Kürzlich haben wir (die Klinik) eine Kiste mit Hörgeräten und Zubehör als Spende bekommen. In einer 1-tägigen Schulung lernten wir, wie man das richtige Ohrpassstück aussucht damit es richtig in den Gehörgang passt, welche Stärke des Hörgerätes benötigt wird und was zur Patientenschulung gehört.

Anhand der Resultate des Hörtests kann auch abgeschätzt werden, ob ein solches „modernes“ Hörgerät eine Hilfe sein wird oder nicht.
Und natürlich muss auch immer gut überlegt werden, ob dieser Patient auch in der Lage sein wird, das Hörgerät richtig anzuwenden.
Nun haben wir bereits einigen Patienten so ein Hörgerät „schenken“ können.
Da wäre zum Beispiel der kleine Junge, der so gut wie nichts hörte.
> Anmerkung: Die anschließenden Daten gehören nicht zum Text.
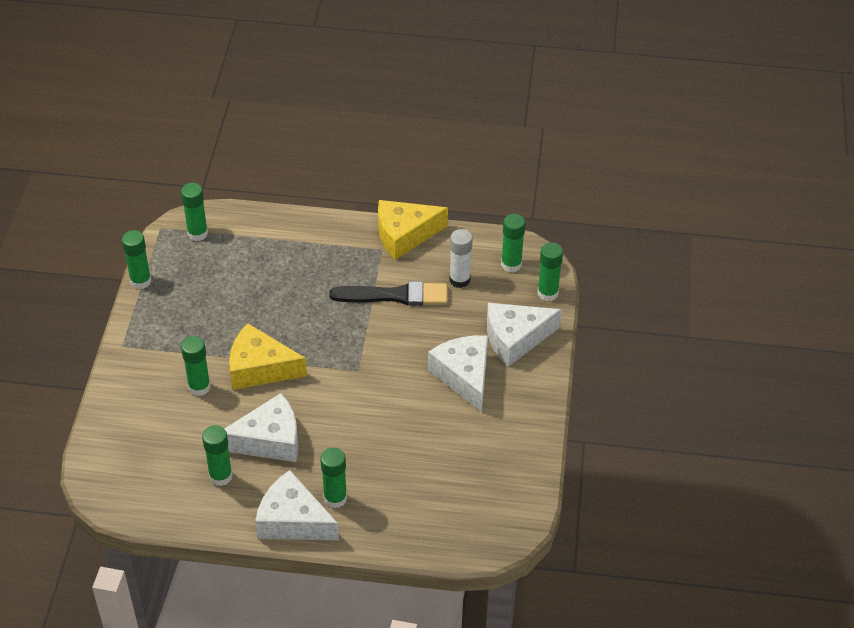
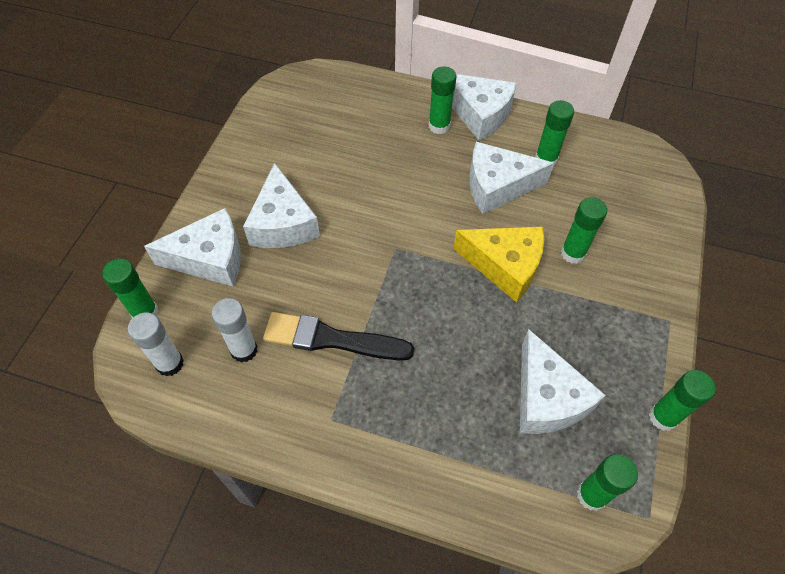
camera: 170 degrees left, 10 degrees up
yellow cheese [378,200,448,260] -> none
green glue stick [501,214,525,273] -> white glue stick [128,312,184,376]
none -> white cheese [520,329,606,434]

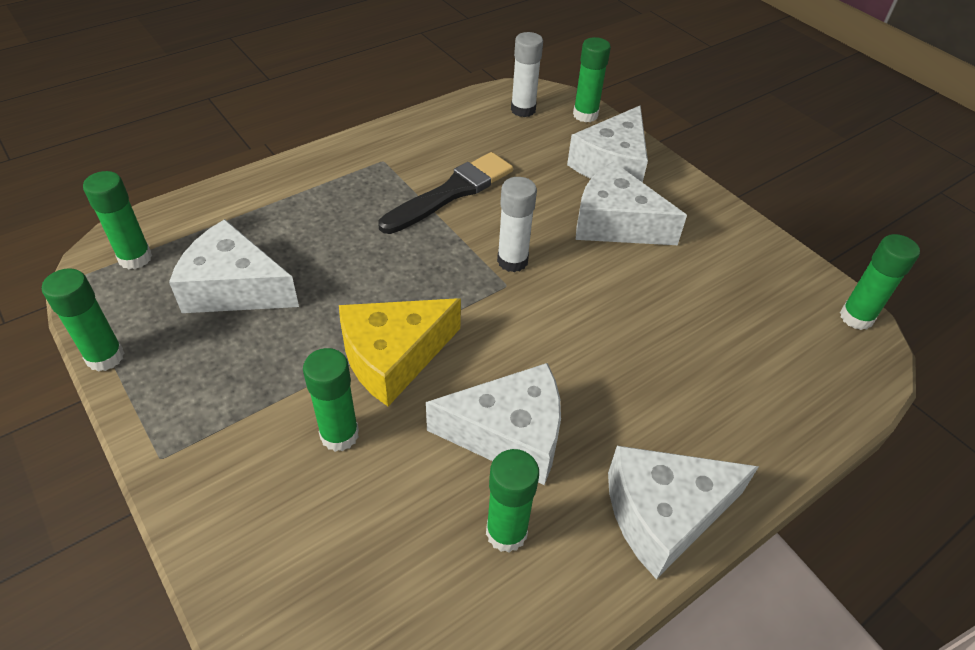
camera: 125 degrees right, 10 degrees down
white glue stick [211,298,258,363] -> white glue stick moved to [497,177,537,272]
green glue stick [429,66,457,134] -> green glue stick moved to [840,234,920,330]
white cheese [469,142,554,214] -> white cheese turned 60 degrees clockwise [426,363,561,485]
Du hättest seine leuchtenden Augen sehen sollen, als er Dank dem Hörgerät das erste Mal etwas hörte! Für ihn bedeutet das nun, dass er die Möglichkeit hat, in die Schule zu gehen. Und dass er später einen Beruf ausüben kann.
Oder die ältere Dame, die in Begleitung zweier ihrer Söhne kam: Auch sie hörte kaum mehr etwas und die Teilnahme am Familienleben war sehr stark eingeschränkt. Die Kommunikation fand grösstenteils über Handzeichen statt oder Informationen wurden in kurzen, abgehackten Sätzen geschrien (Quechua). Nachdem wir das Hörgerät und die Stärke angepasst hatten, war sie in der Lage, ihre Söhne wieder zu verstehen und plötzlich lachte sie. Sie hatte das erste Mal seit vielen vielen Jahren die ganz normale Unterhaltung ihrer Söhne wieder verstanden, wusste warum sie plötzlich lachten (ein Witz) und konnte ins Lachen mit einstimmen. Es blieb aber nicht nur beim Lachen. Diese alte Dame machte gleich selber wieder Witze:-)
Liebe Regina
Ich mag deine Beiträge sehr! Du schreibst so unterhaltend und bildlich.
Ich freue mich immer, wenn wieder ein neues Datum erscheint. 😊
Manchmal weiss ich nicht, ob ich lachen oder weinen soll. Bei aller Dramatik ist oft auch etwas Situationskomik dabei.
Beim lesen deiner Berichte, wird mir immer wieder klar,dass wir’s hier in Zürich bei der Spitex, mit pipifax Problemen zu tun haben.